Nitrogen fixation may not alleviate stoichiometric imbalances that limit primary production in eutrophic lake ecosystems

Authors: ANDERSEN, ISABELLE - Baylor University; Taylor, Jason; KELLY, PATRICK - Rhodes College; HOKE, ALEX - Baylor University; ROBBINS, CALEB - Baylor University; SCOTT, JEFFERSON - Baylor University

Submitted to: Ecology
Publication Type: Peer Reviewed Journal
Publication Acceptance Date: 11/5/2024
Publication Date: 1/24/2025
Citation: Andersen, I.M., Taylor, J.M., Kelly, P.T., Hoke, A.K., Robbins, C.J., Scott, J.T. 2025. Nitrogen fixation may not alleviate stoichiometric imbalances that limit primary production in eutrophic lake ecosystems. Ecology. 106(1):e4516. https://doi.org/10.1002/ecy.4516.
DOI: https://doi.org/10.1002/ecy.4516

Interpretive Summary: Excess nutrients (nitrogen and phosphorus) from fertilizer and wastewater fuel algal blooms which can harm water quality, aquatic life, and ultimately human civilization. Efficiently managing harmful algal blooms is limited by a long held assumption that phosphorus alone drives algal blooms. We conducted a long-term pond fertilization experiment that demonstrates that nitrogen can be a persistent driver of maximum algal bloom dynamics in systems that have a history of phosphorus enrichment. This is because phosphorus sticks around in lake ecosystems, natural process that bring nitrogen into systems do not keep up with levels of phosphorus, and excess nitrogen is processed by microbes, creating a persistent need for nitrogen. Thus, strategies that prevent nitrogen, in addition to phosphrous, from entering lakes and rivers may reduce harmful algal blooms.

Technical Abstract: Nitrogen (N) and phosphorus (P) availability can limit primary productivity and ecosystems with low N inputs relative to P may “evolve” P limitation over time, due to biological N2 fixation compensating for N deficiency.

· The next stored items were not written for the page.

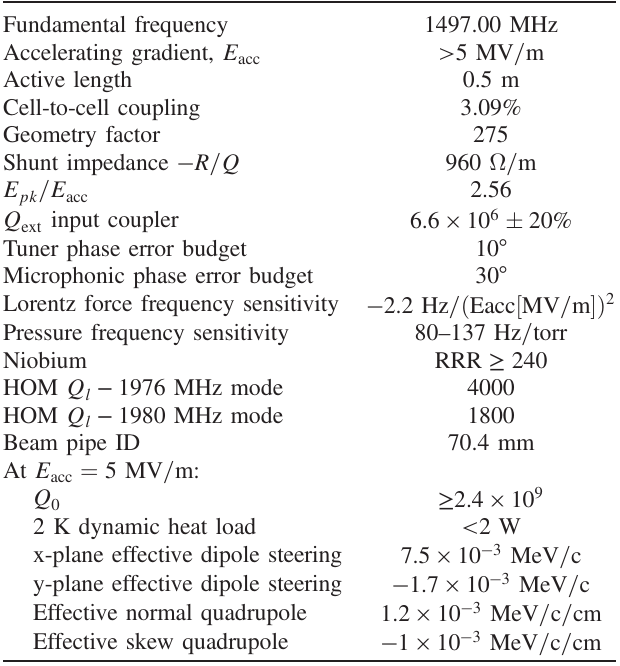
TABLE II. CEBAF SRF cavity design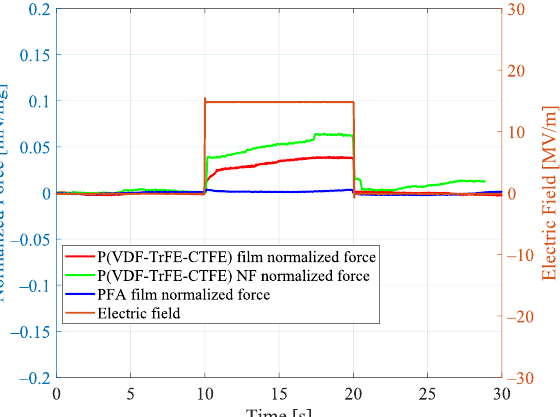
Figure 9. Normalized contraction forces in the uniaxial load test for the P(VDF-TrFE-CTFE) film, the P(VDF-TrFE-CTFE) NF nanofibers mat, and the PFA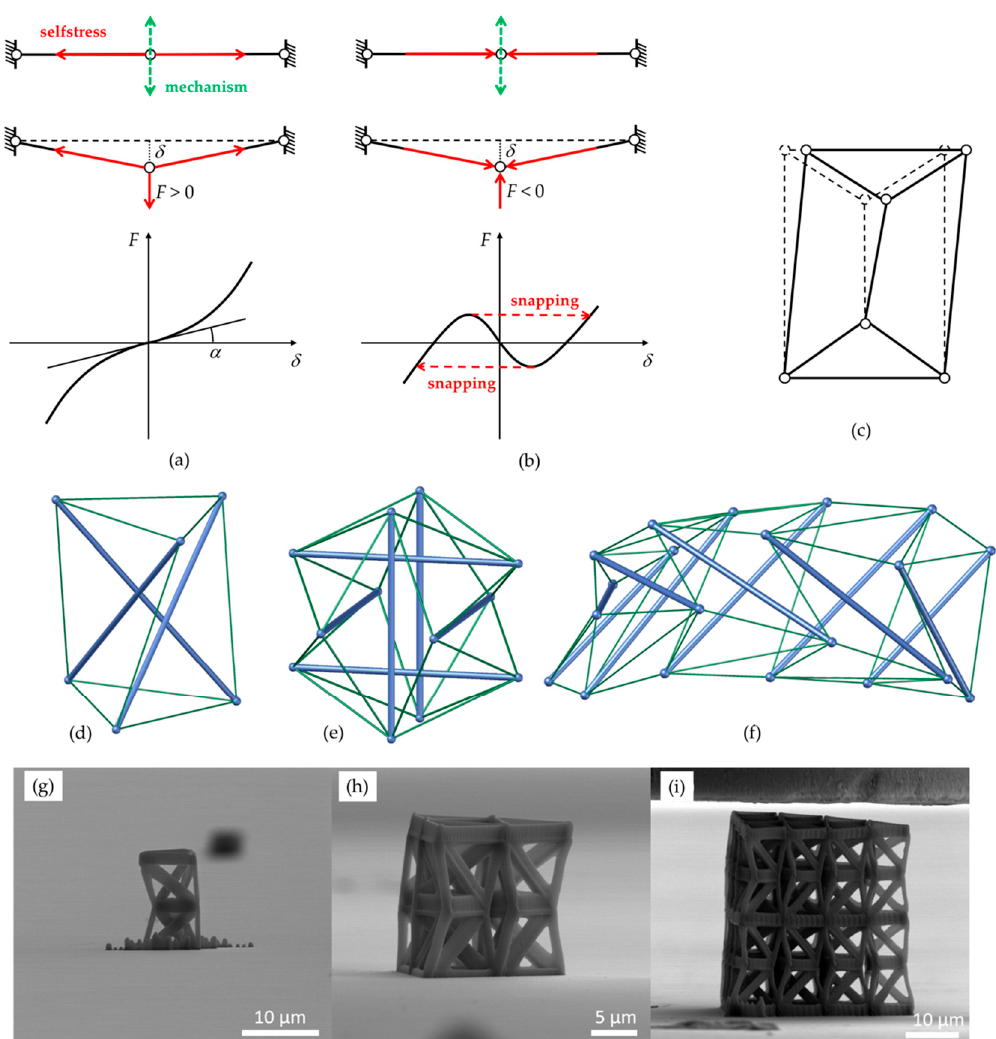
Figure 1. Illustration of the analyzed behaviors and fabricated structures . ( a ) Selfstress and mechanism in the prestress-stable two-element system (top). Deformed configuration under a vertical load and corresponding response (center and bottom). ( b ) Corresponding bistable system and bistable snapping response under the same vertical load. ( c , d , e , f ) Examples of prestress-stable systems with one seflstress state and one mechanism: ( c ) A two-dimensional system displaced along its mechanism; ( d ) triangular tensegrity prism; ( e ) expanded octahedron or tensegrity icosahedron; ( f ) an irregular x - tower. Fabricated geometries of structures: ( g ) individual unit cells, ( h ) arrays of three unit cells in one layer, ( i ) arrays of two layers with ten unit cells at each layer .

However, numerous ecosystem processes may constrain the effect of N2 fixation. Here we used a three-year replicated mesocosm experiment representing shallow eutrophic lakes with a wide range of N:P inputs to assess the capacity for evolving P limitation. Despite N2 fixation contributing as much as 80% of reactive N, low N treatments had less phytoplankton biomass than high N treatments. Furthermore, the seasonal increase of N imbalance relative to P in the low N treatments did not carry over annually. Cumulatively, these findings indicate that N accumulation from N2 fixation was insufficient to trigger a transition to P limitation seasonally or within our three-year experiment.